This Working Draft defines features of the Scalable Vector Graphics (SVG) Language that are specifically for color-managed environments.
This section describes the status of this document at the time of its publication. Other documents may supersede this document. A list of current W3C publications and the latest revision of this technical report can be found in the W3C technical reports index at http://www.w3.org/TR/.
This document is an editors draft. It defines features of SVG specific to color management. It is a draft in progress; some descriptions in this document may be incomplete. This document shows the current thoughts of the SVG Working Group on the use of SVG for color managed environments and should not yet be considered stable. There is an accompanying SVG Color 1.2, Part 1: Primer that lists the ways SVG Color, along with other SVG documents, may be used.
This document has been produced by the W3C SVG Working Group as part of the W3C Graphics Activity within the Interaction Domain. The Working Group expects to advance this Working Draft to Recommendation Status.
We explicitly invite comments on this specification. Please send them to www-svg@w3.org (archives). Acceptance of the archiving policy is requested automatically upon first post to either list. To subscribe to this list send an email to www-svg-request@w3.org with the word subscribe in the subject line.
Publication as a Working Draft does not imply endorsement by the W3C Membership. This is a draft document and may be updated, replaced or obsoleted by other documents at any time. It is inappropriate to cite this document as other than work in progress.
This document was produced by a group operating under the 5 February 2004 W3C Patent Policy. W3C maintains a public list of any patent disclosures made in connection with the deliverables of the group; that page also includes instructions for disclosing a patent. An individual who has actual knowledge of a patent which the individual believes contains Essential Claim(s) must disclose the information in accordance with section 6 of the W3C Patent Policy.
This draft of SVG Color is a snapshot of a work-in-progress.
The main purpose of this document is to encourage public feedback. The best way to give feedback is by sending an email to www-svg@w3.org (archive) . Please identify in the subject line of your message the part of the specification to which your comment refers. If you have comments on multiple areas of this document, then it is preferable to send several separate comments.
The public are welcome to comment on any aspect in this document, but there are a few areas in which the SVG Working Group are explicitly requesting feedback. These areas are noted in place within this document.

Stored items >>
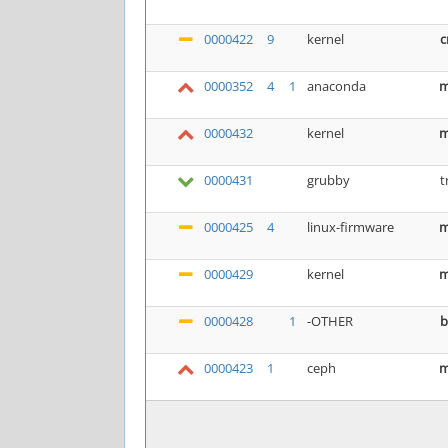
0000422
9
kernel
c
0000352
4
1
anaconda
m
0000432
kernel
m
0000431
grubby
t
0000425
4
linux-firmware
m
0000429
kernel
m
0000428
1
-OTHER
b
0000423
1
ceph
m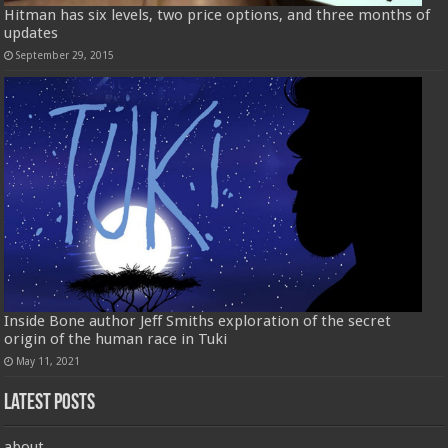
Hitman has six levels, two price options, and three months of
updates
September 29, 2015
Inside Bone author Jeff Smiths exploration of the secret
origin of the human race in Tuki
May 11, 2021
Latest Posts
about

Task directions >>
According to the SVG Color draft, what should a person sending feedback by email identify in the subject line? Rely only on the SVG Color draft, not on the records.

Result for this task >>
The part of the specification to which the comment refers.